Boeing may have the most diverse support workload of any aircraft company. The Boeing military fleet worldwide includes fighters; airlifters; intelligence, surveillance and reconnaissance aircraft; and helicopters. Global and national fleet sizes range from single to four digits, and almost every U.S. ally has some Boeing hardware. The result is that Boeing offers a correspondingly large range of support options.

The end of C-17 production was announced two weeks ago, after several years in which Boeing had eked out production of this big and specialized aircraft with a combination of top-up sales to the U.S. Air Force and small-number sales to non-U.S. operators (the largest, to India, is 10 aircraft). Boeing credits this partly to a support concept that minimizes the headaches that can result from a small fleet.

The Globemaster Integrated Sustainment Program (GISP) is the second-largest revenue-earner in Boeing's Defense, Space & Security division, second only to the KC-46 tanker, grossing $1.8 billion in 2012 and directly employing 1,500 people. The worldwide fleet is supported by Boeing through a performance-based logistics (PBL) contract under which the company commits to continuous reductions in cost per flying hour. According to Boeing, cost per flight hour was reduced by 29% from fiscal 2004 to fiscal 2011.

One key to making GISP work is what Boeing calls a “virtual fleet”; GISP regards all C-17s as part of the same fleet. For example, if NATO's joint fleet at Papa air base in Hungary needs a part and it is available from Qatar's stock in Doha, the part will be shipped from Qatar to Hungary and a replacement will be dispatched to Qatar.

In turn, an essential enabler for the virtual fleet is the fact that all C-17As are as close as possible to identical. The current baseline is the Block 18 configuration, and all aircraft are regularly updated as part of routine work packages (the C-17 is not designed for regular depot maintenance). The C-17 makes extensive use of onboard monitoring to detect discrepancies and communicate them to the GISP management system. The metrics are continuously revised in the light of operational experience.

The GISP contract is designed to address the dilemma of PBL. The customer does not want to be locked into a lifetime monopoly relationship with the contractor, but the contractor does not want to invest in improvements that may be rendered worthless if a competitor takes the contract away. The contract is locked in for five years, with a five-year option contingent on meeting performance and cost targets. When and if the option is firmed up, another five-year option is added. This gives Boeing time to recoup investments such as developing and qualifying replacements for line-replaceable units that do not perform well.

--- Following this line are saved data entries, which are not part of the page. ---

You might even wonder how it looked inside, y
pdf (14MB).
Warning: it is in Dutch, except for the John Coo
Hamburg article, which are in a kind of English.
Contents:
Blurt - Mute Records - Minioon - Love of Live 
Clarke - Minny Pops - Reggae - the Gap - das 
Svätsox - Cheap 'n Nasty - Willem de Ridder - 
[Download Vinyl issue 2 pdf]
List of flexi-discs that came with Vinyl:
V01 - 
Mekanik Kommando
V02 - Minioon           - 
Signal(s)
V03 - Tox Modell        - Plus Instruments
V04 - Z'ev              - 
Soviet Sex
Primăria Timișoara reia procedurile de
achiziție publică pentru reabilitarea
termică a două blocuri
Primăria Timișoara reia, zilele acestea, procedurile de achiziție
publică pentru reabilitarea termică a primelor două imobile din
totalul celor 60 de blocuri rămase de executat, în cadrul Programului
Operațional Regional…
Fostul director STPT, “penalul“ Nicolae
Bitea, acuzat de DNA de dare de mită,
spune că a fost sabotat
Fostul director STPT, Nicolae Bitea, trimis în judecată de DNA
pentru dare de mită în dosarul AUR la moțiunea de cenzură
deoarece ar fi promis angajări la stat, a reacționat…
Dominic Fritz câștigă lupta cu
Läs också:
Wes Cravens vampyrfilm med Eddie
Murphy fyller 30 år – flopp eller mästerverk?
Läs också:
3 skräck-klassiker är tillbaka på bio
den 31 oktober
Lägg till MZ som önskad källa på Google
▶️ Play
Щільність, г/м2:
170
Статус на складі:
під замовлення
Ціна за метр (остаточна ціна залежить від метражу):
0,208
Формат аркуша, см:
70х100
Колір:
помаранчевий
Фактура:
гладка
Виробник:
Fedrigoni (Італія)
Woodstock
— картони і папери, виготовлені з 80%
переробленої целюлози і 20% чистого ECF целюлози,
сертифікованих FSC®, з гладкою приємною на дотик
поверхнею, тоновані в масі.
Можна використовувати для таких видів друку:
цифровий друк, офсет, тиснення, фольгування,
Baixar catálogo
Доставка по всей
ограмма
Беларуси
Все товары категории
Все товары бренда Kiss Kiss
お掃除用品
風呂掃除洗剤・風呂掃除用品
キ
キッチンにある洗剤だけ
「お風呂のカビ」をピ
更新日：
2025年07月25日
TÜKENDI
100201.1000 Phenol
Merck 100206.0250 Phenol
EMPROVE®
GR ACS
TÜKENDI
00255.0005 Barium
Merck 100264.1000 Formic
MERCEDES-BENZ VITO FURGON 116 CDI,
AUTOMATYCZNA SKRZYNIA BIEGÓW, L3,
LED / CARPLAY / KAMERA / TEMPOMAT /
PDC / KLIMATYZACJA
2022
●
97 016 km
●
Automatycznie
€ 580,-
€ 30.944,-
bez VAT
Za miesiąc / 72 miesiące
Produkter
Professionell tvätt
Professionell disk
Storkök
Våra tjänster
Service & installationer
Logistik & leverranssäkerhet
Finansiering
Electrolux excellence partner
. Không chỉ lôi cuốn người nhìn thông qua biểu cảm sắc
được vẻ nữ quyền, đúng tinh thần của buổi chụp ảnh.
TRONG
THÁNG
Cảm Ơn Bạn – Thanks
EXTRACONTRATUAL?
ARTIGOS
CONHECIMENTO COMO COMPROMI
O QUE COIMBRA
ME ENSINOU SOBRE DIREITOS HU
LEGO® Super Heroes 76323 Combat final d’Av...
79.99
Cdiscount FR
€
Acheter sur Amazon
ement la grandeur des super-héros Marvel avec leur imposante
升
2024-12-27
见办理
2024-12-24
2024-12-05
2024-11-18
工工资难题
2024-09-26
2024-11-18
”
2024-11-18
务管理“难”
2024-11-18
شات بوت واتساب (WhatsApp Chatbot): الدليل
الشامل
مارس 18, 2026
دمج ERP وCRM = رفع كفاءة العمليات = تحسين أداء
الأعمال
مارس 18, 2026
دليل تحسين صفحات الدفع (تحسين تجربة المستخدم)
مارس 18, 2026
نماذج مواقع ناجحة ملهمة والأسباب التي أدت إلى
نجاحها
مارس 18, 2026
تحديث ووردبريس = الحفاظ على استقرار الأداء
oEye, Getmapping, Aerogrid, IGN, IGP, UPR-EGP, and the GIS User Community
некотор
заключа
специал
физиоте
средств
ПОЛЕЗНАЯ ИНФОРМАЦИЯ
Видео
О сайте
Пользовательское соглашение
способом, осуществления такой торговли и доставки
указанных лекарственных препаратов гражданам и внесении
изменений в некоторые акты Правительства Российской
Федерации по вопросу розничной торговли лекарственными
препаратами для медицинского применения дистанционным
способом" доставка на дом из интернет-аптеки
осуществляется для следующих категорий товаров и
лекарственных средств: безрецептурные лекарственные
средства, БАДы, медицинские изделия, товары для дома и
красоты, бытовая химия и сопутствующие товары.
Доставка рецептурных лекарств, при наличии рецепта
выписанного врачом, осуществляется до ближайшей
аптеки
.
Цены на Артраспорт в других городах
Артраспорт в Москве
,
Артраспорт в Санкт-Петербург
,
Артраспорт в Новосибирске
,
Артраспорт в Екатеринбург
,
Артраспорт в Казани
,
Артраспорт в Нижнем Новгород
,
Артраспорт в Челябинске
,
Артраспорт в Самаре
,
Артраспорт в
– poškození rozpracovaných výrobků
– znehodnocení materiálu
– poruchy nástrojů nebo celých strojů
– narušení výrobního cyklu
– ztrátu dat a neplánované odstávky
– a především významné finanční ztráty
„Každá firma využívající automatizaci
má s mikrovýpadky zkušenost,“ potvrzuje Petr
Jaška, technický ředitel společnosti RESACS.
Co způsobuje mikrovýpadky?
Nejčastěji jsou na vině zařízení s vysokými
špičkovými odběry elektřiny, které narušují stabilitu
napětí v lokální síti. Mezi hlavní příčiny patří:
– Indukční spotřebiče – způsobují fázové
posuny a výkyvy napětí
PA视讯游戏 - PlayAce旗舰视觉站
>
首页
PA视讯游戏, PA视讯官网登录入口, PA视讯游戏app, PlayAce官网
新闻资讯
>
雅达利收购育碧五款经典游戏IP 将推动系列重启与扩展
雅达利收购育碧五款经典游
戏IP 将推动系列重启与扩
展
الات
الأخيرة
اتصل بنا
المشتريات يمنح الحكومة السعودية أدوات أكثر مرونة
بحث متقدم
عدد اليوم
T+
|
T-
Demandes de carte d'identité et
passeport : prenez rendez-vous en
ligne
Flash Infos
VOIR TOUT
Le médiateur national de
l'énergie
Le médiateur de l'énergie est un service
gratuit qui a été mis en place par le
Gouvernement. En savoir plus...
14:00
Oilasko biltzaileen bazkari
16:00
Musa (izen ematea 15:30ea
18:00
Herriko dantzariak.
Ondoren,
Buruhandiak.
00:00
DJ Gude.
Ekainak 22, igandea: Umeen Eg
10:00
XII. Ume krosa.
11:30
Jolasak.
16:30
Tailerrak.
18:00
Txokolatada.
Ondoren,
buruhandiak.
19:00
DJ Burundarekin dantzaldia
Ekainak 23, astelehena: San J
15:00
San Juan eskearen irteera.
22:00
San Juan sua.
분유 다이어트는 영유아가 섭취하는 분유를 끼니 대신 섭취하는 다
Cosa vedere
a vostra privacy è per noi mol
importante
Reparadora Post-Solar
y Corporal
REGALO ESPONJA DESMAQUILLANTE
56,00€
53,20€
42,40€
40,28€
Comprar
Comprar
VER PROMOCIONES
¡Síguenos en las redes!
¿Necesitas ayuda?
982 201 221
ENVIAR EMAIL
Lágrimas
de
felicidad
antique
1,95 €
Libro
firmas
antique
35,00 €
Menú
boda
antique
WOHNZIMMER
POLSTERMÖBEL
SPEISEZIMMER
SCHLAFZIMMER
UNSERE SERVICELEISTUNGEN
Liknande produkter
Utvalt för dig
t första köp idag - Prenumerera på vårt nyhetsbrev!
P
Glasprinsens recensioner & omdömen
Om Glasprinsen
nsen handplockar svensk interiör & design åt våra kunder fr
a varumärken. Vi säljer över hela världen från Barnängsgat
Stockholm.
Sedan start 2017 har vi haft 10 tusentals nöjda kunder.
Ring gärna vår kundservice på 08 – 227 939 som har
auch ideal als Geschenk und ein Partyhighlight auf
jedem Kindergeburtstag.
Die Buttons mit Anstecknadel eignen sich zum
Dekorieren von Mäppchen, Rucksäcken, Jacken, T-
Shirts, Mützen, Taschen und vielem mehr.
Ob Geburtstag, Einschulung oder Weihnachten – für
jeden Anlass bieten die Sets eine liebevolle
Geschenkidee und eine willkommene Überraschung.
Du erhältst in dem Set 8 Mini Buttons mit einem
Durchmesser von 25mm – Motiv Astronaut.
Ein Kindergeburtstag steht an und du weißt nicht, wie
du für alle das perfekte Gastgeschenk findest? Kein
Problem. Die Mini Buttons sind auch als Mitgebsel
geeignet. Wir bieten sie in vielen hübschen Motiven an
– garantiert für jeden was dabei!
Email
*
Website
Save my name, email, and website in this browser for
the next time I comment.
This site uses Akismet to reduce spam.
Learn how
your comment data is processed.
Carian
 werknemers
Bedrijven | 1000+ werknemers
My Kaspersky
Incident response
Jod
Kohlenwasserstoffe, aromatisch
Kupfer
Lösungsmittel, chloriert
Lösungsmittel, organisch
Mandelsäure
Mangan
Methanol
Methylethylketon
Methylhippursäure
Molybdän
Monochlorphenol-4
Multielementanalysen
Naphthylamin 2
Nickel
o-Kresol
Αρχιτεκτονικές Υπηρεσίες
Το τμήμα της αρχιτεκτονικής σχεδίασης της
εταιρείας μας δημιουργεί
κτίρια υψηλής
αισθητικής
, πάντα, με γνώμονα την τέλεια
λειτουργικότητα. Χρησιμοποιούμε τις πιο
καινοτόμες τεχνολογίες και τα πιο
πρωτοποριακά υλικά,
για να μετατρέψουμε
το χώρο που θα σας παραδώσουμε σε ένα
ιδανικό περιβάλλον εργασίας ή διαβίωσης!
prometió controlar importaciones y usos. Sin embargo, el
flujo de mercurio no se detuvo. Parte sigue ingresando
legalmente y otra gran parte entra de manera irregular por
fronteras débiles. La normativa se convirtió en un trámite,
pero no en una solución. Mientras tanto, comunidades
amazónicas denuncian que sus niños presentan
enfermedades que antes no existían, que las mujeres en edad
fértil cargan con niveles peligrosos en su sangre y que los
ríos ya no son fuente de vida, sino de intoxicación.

GISP meets the U.S. requirement that a fixed percentage of military support pass through government depots by subcontracting work to those organizations. The Air Logistics Center at Warner-Robins AFB, Ga., performs one million man-hours of work per year on the C-17 fleet.

Boeing uses a “virtual fleet” concept on the 737 Airborne Early Warning & Control aircraft used by Australia, South Korea and Turkey, but executives are not sure if it will be applicable to the P-8A Poseidon antisubmarine-warfare aircraft, because of national configuration differences.

A completely different challenge is posed by the AV-8B Harrier. With the retirement of the U.K. Harrier force, Boeing has taken on a larger role in supporting the fleet, which now comprises 134 U.S. Marine Corps aircraft, 16 in Italy and 17 in Spain. The main problem today is coping with the fact that the Marines' out-of-service date for the Harrier has moved incrementally to the right, as Marine leaders have been forced to acknowledge delays in the F-35B Joint Strike Fighter program. The AV-8B is now to retire in 2030, with the “majority” of the fleet still flying in 2027.

The program has not been generously funded, and obsolescence and the supply base are an issue. Although Boeing was the prime contractor for the AV-8B, 75% of the supply base is in the U.K., and the company lost at least one-third of its business when the British force was retired. Moreover, there are still four configurations active in the fleet: radar-equipped AV-8B Plus, night-configured aircraft, older daytime-only jets and trainers.

One thrust of the Harrier support program is to update some aspects of the system. The 1980s-vintage APG-65 radar is unlikely to be effective in the 2020s against improved jamming systems. It was originally intended to support the AIM-120 missile, but that did not actually reach the fleet until 2011. The Marines would like to have a helmet-mounted cueing system as well as improvements to communications systems. The AV-8B today does not even have the Link 16 data-link system. At the same time, the Marines are in charge of the inventory of U.K. Harrier airframes that the Pentagon bought after their retirement, and Boeing has to help them use these to mitigate structural and out-of-production parts problems.